I became a person of color at the age of 12. When my parents moved us from Puerto Rico to Massachusetts in order to join a still puertorican fundamentalist religious community.

Reading The Autobiography of Malcolm X at the age of 15 “woke” me up to the discourse of race and gave me powerful language to contend with my experience.

This blend of racialized left ideology and my fundamentalist religious experience shaped my life and my career.

Until quite recently, I have been immersed in work as a facilitator in social movement spaces.

But growth, thought and spiritual development placed me in conflict with the “woke” “movement fundamentalism” of the space.

At the spiritual level I experience it as a pseudo-religious ideology that actually justifies and encourages resentment. Poison for the human soul.

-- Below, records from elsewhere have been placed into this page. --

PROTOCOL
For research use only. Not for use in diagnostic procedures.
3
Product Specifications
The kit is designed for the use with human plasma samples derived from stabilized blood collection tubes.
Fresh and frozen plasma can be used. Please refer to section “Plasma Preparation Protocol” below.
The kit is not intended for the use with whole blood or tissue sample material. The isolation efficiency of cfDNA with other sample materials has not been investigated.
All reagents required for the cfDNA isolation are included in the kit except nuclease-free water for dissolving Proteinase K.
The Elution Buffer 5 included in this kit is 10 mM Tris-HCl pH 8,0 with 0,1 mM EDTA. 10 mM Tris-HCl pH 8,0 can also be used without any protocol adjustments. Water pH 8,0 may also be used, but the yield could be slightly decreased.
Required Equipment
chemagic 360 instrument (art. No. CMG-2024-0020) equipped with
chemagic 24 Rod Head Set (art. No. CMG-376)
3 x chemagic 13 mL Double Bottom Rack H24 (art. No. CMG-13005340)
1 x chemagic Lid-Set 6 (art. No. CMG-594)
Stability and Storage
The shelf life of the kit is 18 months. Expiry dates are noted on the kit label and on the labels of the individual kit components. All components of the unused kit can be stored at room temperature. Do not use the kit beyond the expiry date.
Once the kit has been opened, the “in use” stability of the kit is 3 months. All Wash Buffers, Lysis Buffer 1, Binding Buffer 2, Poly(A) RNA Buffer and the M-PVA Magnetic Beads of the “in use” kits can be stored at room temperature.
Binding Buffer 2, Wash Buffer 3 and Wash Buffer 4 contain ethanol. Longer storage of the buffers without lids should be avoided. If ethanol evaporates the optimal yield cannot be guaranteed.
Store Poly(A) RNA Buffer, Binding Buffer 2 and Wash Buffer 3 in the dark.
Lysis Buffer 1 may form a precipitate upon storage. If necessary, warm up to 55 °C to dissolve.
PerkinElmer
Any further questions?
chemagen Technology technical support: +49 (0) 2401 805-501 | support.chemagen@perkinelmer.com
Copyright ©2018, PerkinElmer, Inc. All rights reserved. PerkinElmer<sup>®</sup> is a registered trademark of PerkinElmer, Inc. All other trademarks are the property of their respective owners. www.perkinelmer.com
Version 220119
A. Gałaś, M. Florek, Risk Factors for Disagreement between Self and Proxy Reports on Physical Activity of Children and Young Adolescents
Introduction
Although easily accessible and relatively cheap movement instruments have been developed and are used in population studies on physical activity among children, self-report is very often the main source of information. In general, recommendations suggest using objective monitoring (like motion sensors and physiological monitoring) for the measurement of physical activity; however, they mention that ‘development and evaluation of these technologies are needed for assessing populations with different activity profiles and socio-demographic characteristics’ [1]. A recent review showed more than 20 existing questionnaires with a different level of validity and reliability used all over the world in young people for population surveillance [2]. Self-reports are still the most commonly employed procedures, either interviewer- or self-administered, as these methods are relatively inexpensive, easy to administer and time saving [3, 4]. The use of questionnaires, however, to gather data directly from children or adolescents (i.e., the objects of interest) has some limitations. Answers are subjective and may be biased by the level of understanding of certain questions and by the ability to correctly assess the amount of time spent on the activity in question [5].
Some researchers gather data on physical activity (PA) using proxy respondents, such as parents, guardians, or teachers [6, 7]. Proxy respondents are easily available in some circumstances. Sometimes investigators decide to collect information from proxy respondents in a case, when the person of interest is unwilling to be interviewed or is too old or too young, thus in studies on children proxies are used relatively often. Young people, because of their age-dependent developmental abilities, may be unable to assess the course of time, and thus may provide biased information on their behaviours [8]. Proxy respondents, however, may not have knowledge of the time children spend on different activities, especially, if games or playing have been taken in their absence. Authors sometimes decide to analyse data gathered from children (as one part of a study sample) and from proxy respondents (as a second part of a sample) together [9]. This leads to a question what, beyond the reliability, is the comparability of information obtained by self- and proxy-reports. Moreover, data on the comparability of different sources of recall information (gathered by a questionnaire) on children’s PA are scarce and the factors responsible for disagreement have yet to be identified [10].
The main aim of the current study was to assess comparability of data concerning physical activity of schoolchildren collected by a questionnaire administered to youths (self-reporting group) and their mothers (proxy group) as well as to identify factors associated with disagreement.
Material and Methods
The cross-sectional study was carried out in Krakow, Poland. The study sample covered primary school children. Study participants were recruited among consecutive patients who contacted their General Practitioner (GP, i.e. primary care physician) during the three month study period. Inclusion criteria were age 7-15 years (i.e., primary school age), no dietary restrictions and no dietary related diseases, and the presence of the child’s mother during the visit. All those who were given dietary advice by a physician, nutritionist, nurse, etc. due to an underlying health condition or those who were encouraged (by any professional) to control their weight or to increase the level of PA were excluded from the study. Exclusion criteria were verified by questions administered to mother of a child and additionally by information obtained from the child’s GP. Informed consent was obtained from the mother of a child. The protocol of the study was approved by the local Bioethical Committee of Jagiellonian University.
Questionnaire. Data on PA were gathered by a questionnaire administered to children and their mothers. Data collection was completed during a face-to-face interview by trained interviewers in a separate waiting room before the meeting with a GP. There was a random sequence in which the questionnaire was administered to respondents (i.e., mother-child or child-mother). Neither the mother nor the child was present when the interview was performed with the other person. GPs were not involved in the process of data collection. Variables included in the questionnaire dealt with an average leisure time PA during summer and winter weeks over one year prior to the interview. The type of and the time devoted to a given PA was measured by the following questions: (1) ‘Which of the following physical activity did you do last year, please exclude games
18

I am not blind to economic AND racial injustice. I know them in my bones. But I could not be more clear that the elite approach to contend with these is not something that could possibly work. There is a sense of superiority at its very core.

An additional thing to note is the way in which too many of the still too few working class people of color that make it to and through university are actually initiated into the ways of the elite. We are the folks doing the dance of encouraging and manipulating social justice ideology “on behalf” of our people while also keeping our recently earned social status.

I often remind people I work with that my neighbors, in the poor and working class Black Boston neighborhood where I live, would look at me like an alien if I started talking about intersectionality instead of befriending them, talking about jobs, personal, even spiritual concerns, and social service needs.

Tuesday, my soon to be wife, and I, teach a class called “What Should White People Do?” Which is specifically designed as an alternative to the dominant discourse on DEI and Racial Justice.

The class is followed by an ongoing “Racial Justice Community of Practice” for people working in the field of philanthropy, a central tool for the social justice elite you describe here.

We will be bringing this piece you wrote into our next session.

Deeply grateful for what you are up to!